A roadside bomb attack in Ghazni province, south of the Afghan capital Kabul, has killed 18 people on their way to a wedding, officials say.
They said nearly all of the dead were women and children travelling in a minibus which was completely destroyed.
Taliban militants have denied any responsibility for the attack.
Afghan civilians are often hit by roadside bombs used by suspected Taliban militants to target security forces and officials.
In June, Nato handed over security for the whole of Afghanistan to Afghan forces, but some 97,000 Nato troops remain.
The attack on Sunday happened in a poor and deeply traditional Pashtun area in the east of Ghazni province, says the BBC's Afghanistan correspondent David Loyn.
Dead 'mainly women'
The minibus, tightly packed with people on their way to a wedding, was destroyed by a roadside bomb.

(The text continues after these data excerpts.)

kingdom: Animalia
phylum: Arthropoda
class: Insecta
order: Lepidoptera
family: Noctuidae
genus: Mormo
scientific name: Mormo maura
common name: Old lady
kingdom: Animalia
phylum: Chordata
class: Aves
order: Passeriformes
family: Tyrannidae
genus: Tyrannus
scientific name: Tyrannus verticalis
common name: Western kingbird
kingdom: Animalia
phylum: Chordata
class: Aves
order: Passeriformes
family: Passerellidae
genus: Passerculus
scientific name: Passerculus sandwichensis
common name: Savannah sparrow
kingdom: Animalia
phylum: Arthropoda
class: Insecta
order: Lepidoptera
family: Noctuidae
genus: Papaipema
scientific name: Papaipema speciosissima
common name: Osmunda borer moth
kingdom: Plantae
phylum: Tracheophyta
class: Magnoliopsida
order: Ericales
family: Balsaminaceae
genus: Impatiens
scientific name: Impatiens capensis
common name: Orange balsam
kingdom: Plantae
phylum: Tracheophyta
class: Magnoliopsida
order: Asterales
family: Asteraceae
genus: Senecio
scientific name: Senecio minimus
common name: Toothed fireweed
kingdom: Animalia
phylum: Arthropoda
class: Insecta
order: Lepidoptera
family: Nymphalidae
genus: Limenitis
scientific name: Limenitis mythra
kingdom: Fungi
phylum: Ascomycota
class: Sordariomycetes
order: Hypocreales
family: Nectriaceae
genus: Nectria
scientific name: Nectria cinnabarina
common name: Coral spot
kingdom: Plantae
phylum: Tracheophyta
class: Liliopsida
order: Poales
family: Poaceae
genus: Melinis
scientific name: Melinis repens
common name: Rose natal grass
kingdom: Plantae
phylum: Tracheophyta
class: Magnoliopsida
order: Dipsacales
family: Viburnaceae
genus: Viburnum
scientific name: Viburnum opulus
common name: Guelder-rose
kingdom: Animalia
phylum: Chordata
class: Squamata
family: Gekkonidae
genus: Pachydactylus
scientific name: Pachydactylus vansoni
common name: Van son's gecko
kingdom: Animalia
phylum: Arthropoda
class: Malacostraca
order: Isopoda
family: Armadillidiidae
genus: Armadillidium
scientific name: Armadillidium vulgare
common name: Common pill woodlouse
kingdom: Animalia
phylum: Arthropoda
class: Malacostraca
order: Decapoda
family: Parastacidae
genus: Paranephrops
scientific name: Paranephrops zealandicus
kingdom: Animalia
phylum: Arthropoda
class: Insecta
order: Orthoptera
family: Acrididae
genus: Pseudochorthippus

Fourteen women, three men and a child were killed, deputy provincial police chief Col Asadullah Ensafi was quoted as saying.
Only five of the 23 people on board, all of them women, are believed to have survived. Two remain in a critical condition.
Ander district, where the attack happened, was once described by Nato as the most dangerous and unsecured area in Ghazni province, our correspondent says.
However, a Taliban spokesman said they were not responsible, and had no operations under way in that district.
The Nato-led International Security Assistance Force Isaf currently has troops from 50 contributing nations - most of them, some 68,000, from the US - providing military back-up when needed.
By the end of 2014 all combat troops should have left. They will be replaced - if approved by the Afghan government - by a smaller force that will only train and advise.